Standard CRC 32
Here we are again. Today let's talk about an interesting topic: CRC. I'll not deal with all the theory behind it, I'll only present the way of calculating the standard 'CRC 32 bits' that so many progams use (PKZIP, ARJ,...). If you want to learn why and how it works, have a look at an article by Ross Williams that is available at his homepage. What's the use of a CRC? Just to check if a file has been modified. It's used by most compressors and also some anti-virus programs that need it for error detection.

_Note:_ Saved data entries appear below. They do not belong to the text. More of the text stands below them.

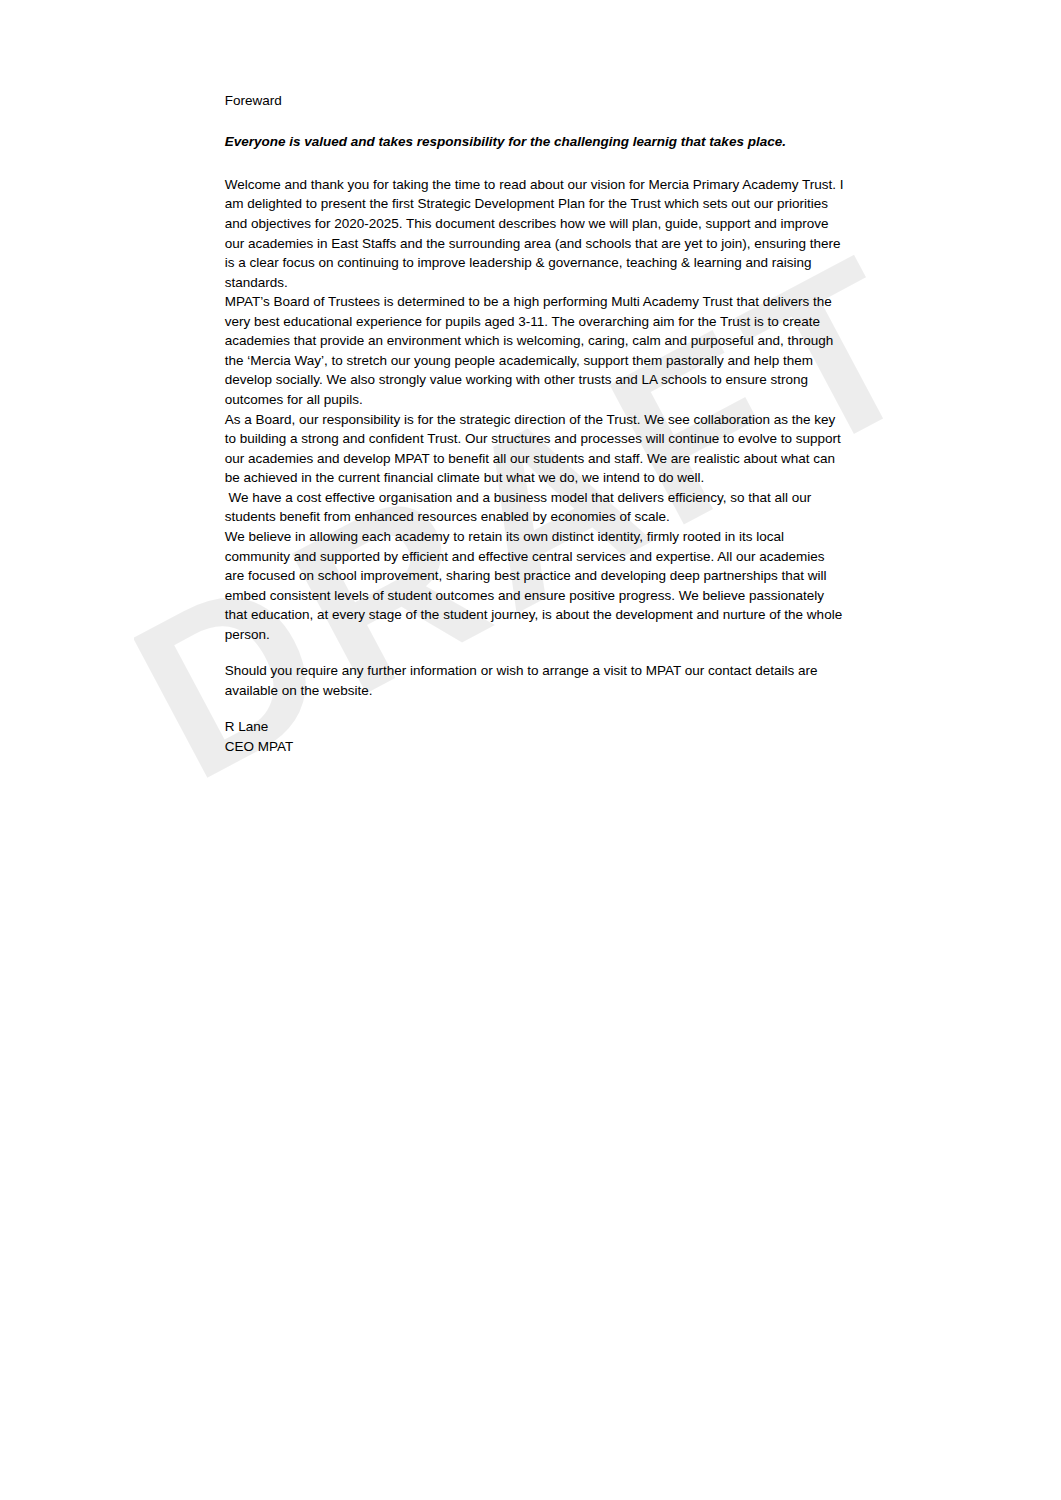DRAFT
Foreward
Everyone is valued and takes responsibility for the challenging learnig that takes place.
Welcome and thank you for taking the time to read about our vision for Mercia Primary Academy Trust. I am delighted to present the first Strategic Development Plan for the Trust which sets out our priorities and objectives for 2020-2025. This document describes how we will plan, guide, support and improve our academies in East Staffs and the surrounding area (and schools that are yet to join), ensuring there is a clear focus on continuing to improve leadership & governance, teaching & learning and raising standards.
MPAT’s Board of Trustees is determined to be a high performing Multi Academy Trust that delivers the very best educational experience for pupils aged 3-11. The overarching aim for the Trust is to create academies that provide an environment which is welcoming, caring, calm and purposeful and, through the ‘Mercia Way’, to stretch our young people academically, support them pastorally and help them develop socially. We also strongly value working with other trusts and LA schools to ensure strong outcomes for all pupils.
As a Board, our responsibility is for the strategic direction of the Trust. We see collaboration as the key to building a strong and confident Trust. Our structures and processes will continue to evolve to support our academies and develop MPAT to benefit all our students and staff. We are realistic about what can be achieved in the current financial climate but what we do, we intend to do well.
We have a cost effective organisation and a business model that delivers efficiency, so that all our students benefit from enhanced resources enabled by economies of scale.
We believe in allowing each academy to retain its own distinct identity, firmly rooted in its local community and supported by efficient and effective central services and expertise. All our academies are focused on school improvement, sharing best practice and developing deep partnerships that will embed consistent levels of student outcomes and ensure positive progress. We believe passionately that education, at every stage of the student journey, is about the development and nurture of the whole person.
Should you require any further information or wish to arrange a visit to MPAT our contact details are available on the website.
R Lane
CEO MPAT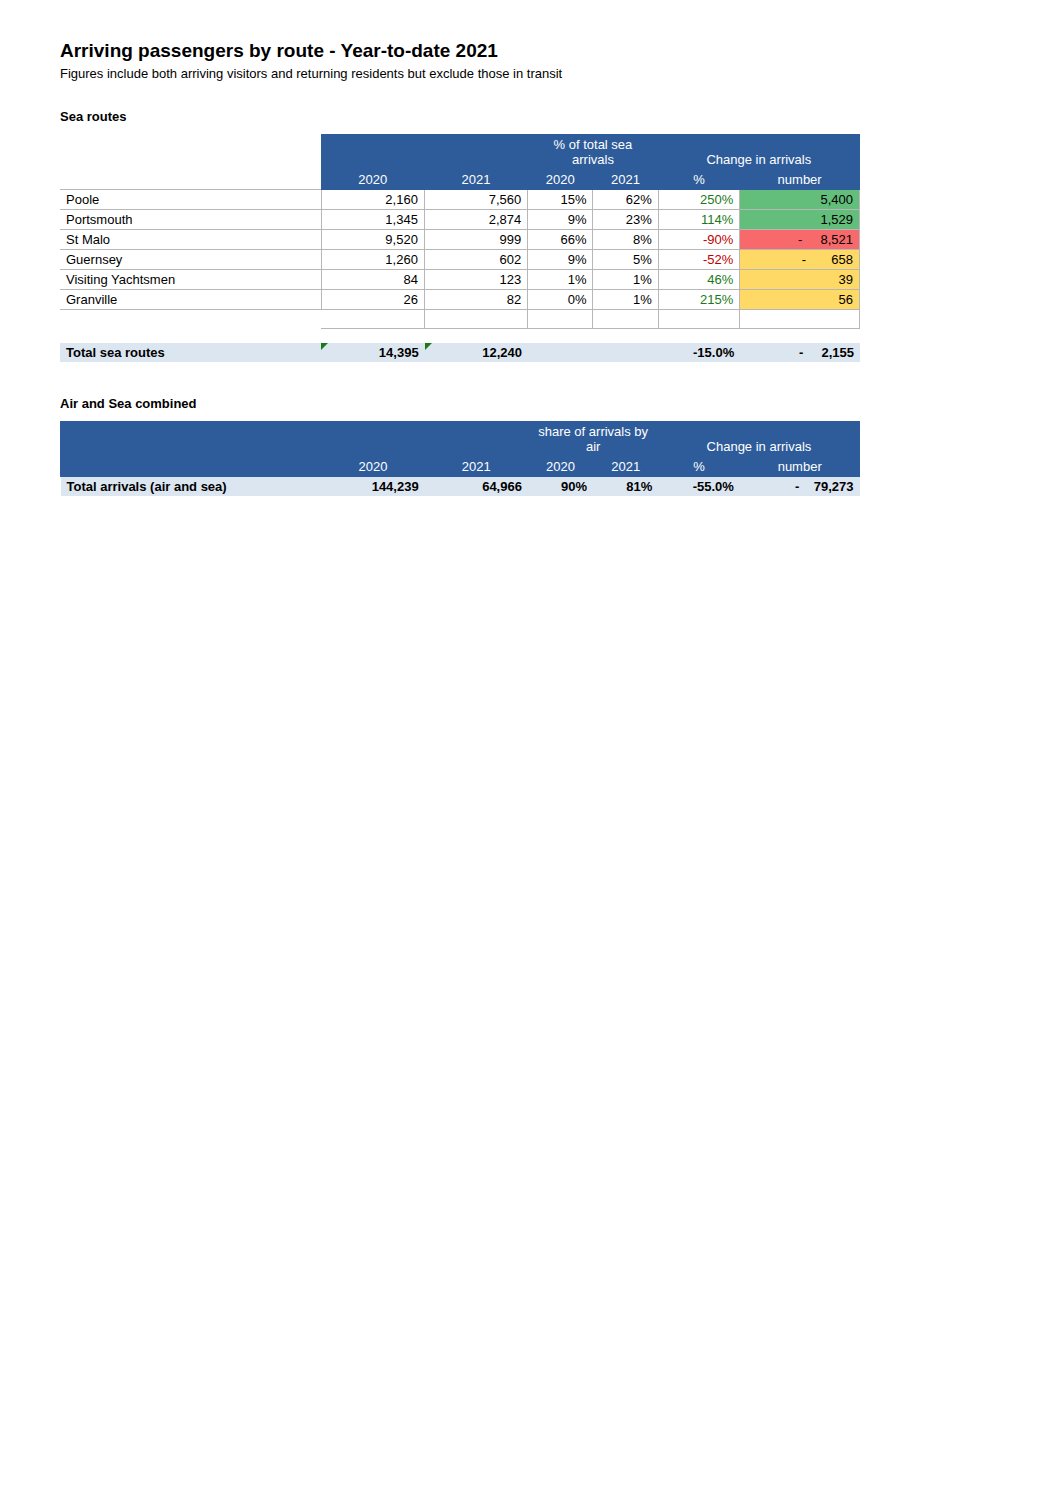Arriving passengers by route - Year-to-date 2021
Figures include both arriving visitors and returning residents but exclude those in transit
Sea routes
| | | % of total sea arrivals | Change in arrivals |
| --- | --- | --- | --- |
| | 2020 | 2021 | 2020 | 2021 | % | number |
| Poole | 2,160 | 7,560 | 15% | 62% | 250% | 5,400 |
| Portsmouth | 1,345 | 2,874 | 9% | 23% | 114% | 1,529 |
| St Malo | 9,520 | 999 | 66% | 8% | -90% | - 8,521 |
| Guernsey | 1,260 | 602 | 9% | 5% | -52% | - 658 |
| Visiting Yachtsmen | 84 | 123 | 1% | 1% | 46% | 39 |
| Granville | 26 | 82 | 0% | 1% | 215% | 56 |
| Total sea routes | 14,395 | 12,240 | | | -15.0% | - 2,155 |
Air and Sea combined
| | | share of arrivals by air | Change in arrivals |
| --- | --- | --- | --- |
| | 2020 | 2021 | 2020 | 2021 | % | number |
| Total arrivals (air and sea) | 144,239 | 64,966 | 90% | 81% | -55.0% | - 79,273 |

CRC is an abbreviation for Cyclic Redundancy Code. In the case of CRC 32 it's 32 bits long, so it's a double word, also named unsigned long in C. What we need is a table of dwords with 256 entries (the so-called CRC table). Moreover, we have to initialise a CRC value, for instance with 0FFFFFFFFh. Now we repeat the following procedure until no bytes are left in the input stream: xor the input value with the current CRC value, thus in the lower byte getting the position of the table value we have to read, shift the CRC value to the right 8 times, and xor it with the table value. In the end we xor the CRC value with 0FFFFFFFFh and get a 32-bit CRC value we can store along with the compressed data and later use in our decompressor in order to check the authencity of a file by performing the operation again and comparing the stored CRC value with the new one. If they aren't equal, the data is corrupted, possibly due to a media error.
It's as easy as that. A sample CRC table for Assembler is included in bonus.zip (crc32.inc). If you want it in another language, let me know (I even can send it to you in binary form).
Pseudo Code
Here is the pseudo code for computing a CRC value:
- Init CRC_value (0FFFFFFFFh)
- Loop (while there are bytes in input)
- Position = (byte_from_input XOR CRC_value) AND 0FFh
- table_value = CRC32_table [position]
- Shift the CRC value to the right 8 times
- CRC_value = CRC_Value XOR table_value
- Next input byte. Repeat.
- Xor CRC_value with end value. (0FFFFFFFFh)
Mind that we AND the result from the xor with the input byte and CRC value with 0FFh because we only want values between 0-255. Remember that CRC_value and table_value are both dwords.
Speed ups
First you should implement it in Assembler, so for every variable you use registers. Apart from that you should do some loop unrolling and try to improve the pairing. However, this implementation is quite fast because it only needs one lookup read for every byte (with a little luck this data is in the cache) and two xors.